### DATA UNDER STUDY

---------------

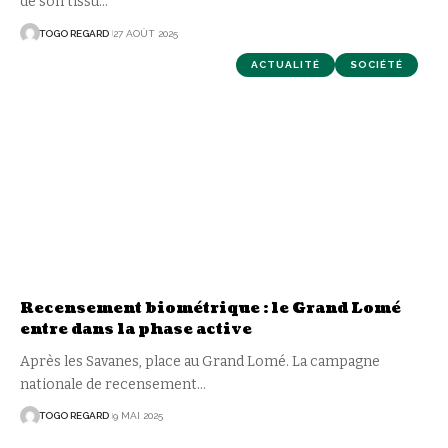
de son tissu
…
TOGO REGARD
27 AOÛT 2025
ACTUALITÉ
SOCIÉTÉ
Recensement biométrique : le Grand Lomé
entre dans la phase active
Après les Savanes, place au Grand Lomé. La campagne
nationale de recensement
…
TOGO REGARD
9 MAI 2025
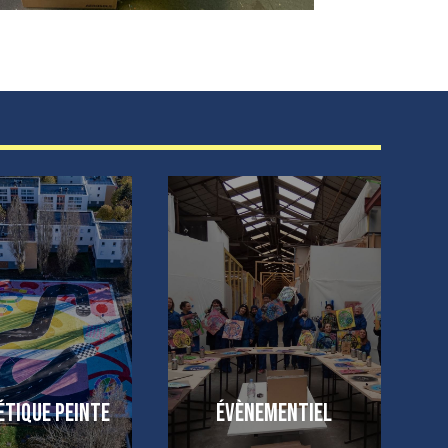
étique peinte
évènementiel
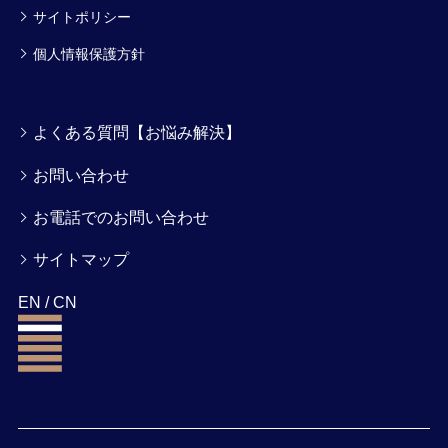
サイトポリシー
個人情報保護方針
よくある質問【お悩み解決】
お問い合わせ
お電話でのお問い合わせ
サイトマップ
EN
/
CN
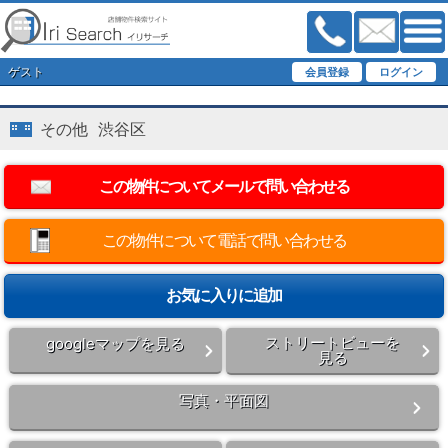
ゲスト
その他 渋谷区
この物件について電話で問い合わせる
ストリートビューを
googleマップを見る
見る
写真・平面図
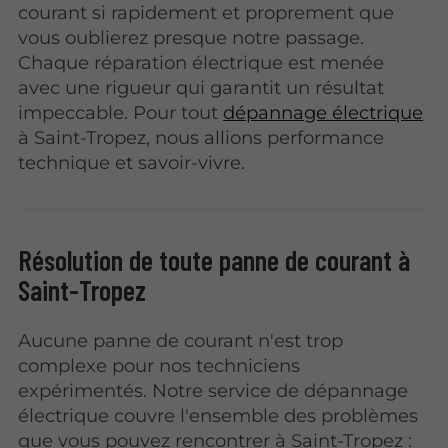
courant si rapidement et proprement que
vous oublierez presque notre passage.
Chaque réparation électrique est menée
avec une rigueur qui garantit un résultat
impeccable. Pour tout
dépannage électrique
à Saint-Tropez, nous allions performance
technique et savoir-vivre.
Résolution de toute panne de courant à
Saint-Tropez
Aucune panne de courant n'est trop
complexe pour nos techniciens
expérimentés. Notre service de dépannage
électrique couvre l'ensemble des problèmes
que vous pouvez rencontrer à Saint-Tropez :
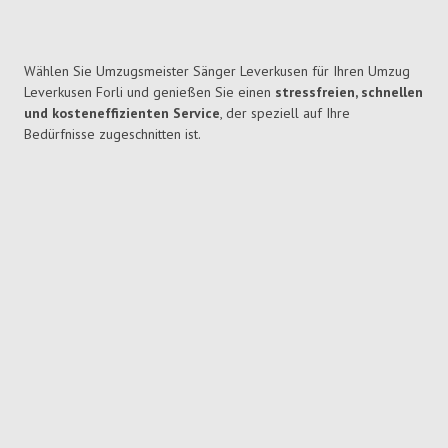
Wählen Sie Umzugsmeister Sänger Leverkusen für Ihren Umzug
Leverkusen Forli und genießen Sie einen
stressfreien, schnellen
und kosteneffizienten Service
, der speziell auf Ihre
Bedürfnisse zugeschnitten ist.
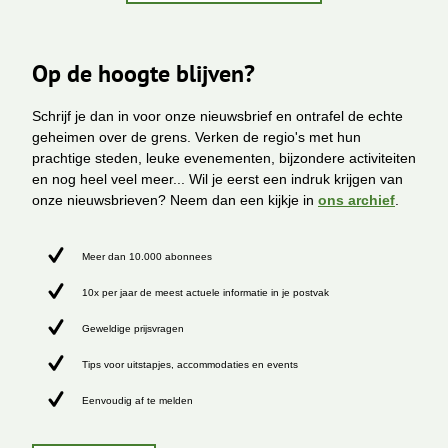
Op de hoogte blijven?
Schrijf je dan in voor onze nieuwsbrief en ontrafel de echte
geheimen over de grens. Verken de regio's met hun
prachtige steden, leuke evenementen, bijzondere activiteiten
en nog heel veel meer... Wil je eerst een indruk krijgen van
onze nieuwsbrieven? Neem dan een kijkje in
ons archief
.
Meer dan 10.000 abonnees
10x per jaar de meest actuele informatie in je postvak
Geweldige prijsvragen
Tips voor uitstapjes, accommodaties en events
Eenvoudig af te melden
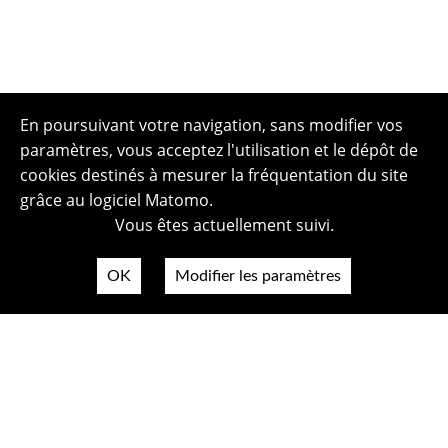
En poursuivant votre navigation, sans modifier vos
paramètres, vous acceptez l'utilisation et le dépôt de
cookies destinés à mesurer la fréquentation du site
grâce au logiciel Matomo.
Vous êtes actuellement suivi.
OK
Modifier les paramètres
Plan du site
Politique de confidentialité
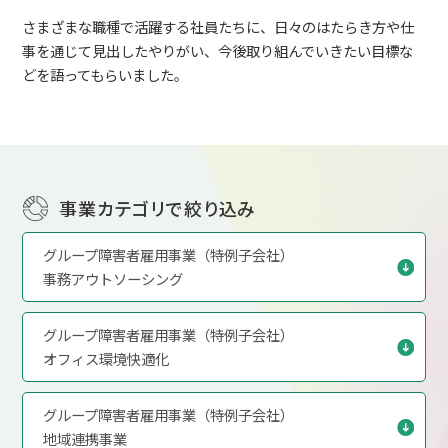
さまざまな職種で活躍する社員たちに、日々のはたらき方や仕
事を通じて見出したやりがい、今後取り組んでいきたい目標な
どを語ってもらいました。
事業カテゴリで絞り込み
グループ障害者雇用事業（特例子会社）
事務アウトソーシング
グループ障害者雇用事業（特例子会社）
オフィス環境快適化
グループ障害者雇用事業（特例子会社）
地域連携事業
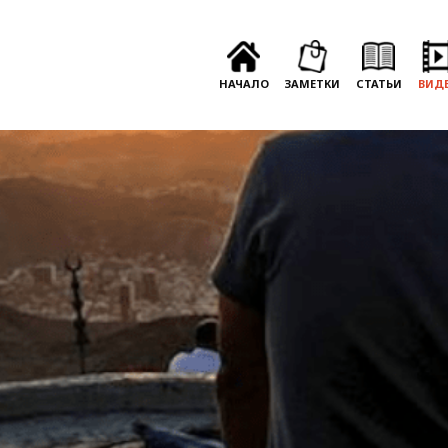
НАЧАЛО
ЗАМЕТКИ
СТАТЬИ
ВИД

---------------

### WORK TO COMPLETE
Rewrite the text read from all of the records above, replacing "Saint-Tropez" with "Cannes" everywhere and keeping everything else unchanged. Omit the pictures from the output.

### TASK OUTPUT
de son tissu
…
TOGO REGARD
27 AOÛT 2025
ACTUALITÉ
SOCIÉTÉ
Recensement biométrique : le Grand Lomé
entre dans la phase active
Après les Savanes, place au Grand Lomé. La campagne
nationale de recensement
…
TOGO REGARD
9 MAI 2025
étique peinte
évènementiel
サイトポリシー
個人情報保護方針
よくある質問【お悩み解決】
お問い合わせ
お電話でのお問い合わせ
サイトマップ
EN
/
CN
ゲスト
その他 渋谷区
この物件について電話で問い合わせる
ストリートビューを
googleマップを見る
見る
写真・平面図
courant si rapidement et proprement que
vous oublierez presque notre passage.
Chaque réparation électrique est menée
avec une rigueur qui garantit un résultat
impeccable. Pour tout
dépannage électrique
à Cannes, nous allions performance
technique et savoir-vivre.
Résolution de toute panne de courant à
Cannes
Aucune panne de courant n'est trop
complexe pour nos techniciens
expérimentés. Notre service de dépannage
électrique couvre l'ensemble des problèmes
que vous pouvez rencontrer à Cannes :
Wählen Sie Umzugsmeister Sänger Leverkusen für Ihren Umzug
Leverkusen Forli und genießen Sie einen
stressfreien, schnellen
und kosteneffizienten Service
, der speziell auf Ihre
Bedürfnisse zugeschnitten ist.
Op de hoogte blijven?
Schrijf je dan in voor onze nieuwsbrief en ontrafel de echte
geheimen over de grens. Verken de regio's met hun
prachtige steden, leuke evenementen, bijzondere activiteiten
en nog heel veel meer... Wil je eerst een indruk krijgen van
onze nieuwsbrieven? Neem dan een kijkje in
ons archief
.
Meer dan 10.000 abonnees
10x per jaar de meest actuele informatie in je postvak
Geweldige prijsvragen
Tips voor uitstapjes, accommodaties en events
Eenvoudig af te melden
En poursuivant votre navigation, sans modifier vos
paramètres, vous acceptez l'utilisation et le dépôt de
cookies destinés à mesurer la fréquentation du site
grâce au logiciel Matomo.
Vous êtes actuellement suivi.
OK
Modifier les paramètres
Plan du site
Politique de confidentialité
さまざまな職種で活躍する社員たちに、日々のはたらき方や仕
事を通じて見出したやりがい、今後取り組んでいきたい目標な
どを語ってもらいました。
事業カテゴリで絞り込み
グループ障害者雇用事業（特例子会社）
事務アウトソーシング
グループ障害者雇用事業（特例子会社）
オフィス環境快適化
グループ障害者雇用事業（特例子会社）
地域連携事業
НАЧАЛО
ЗАМЕТКИ
СТАТЬИ
ВИД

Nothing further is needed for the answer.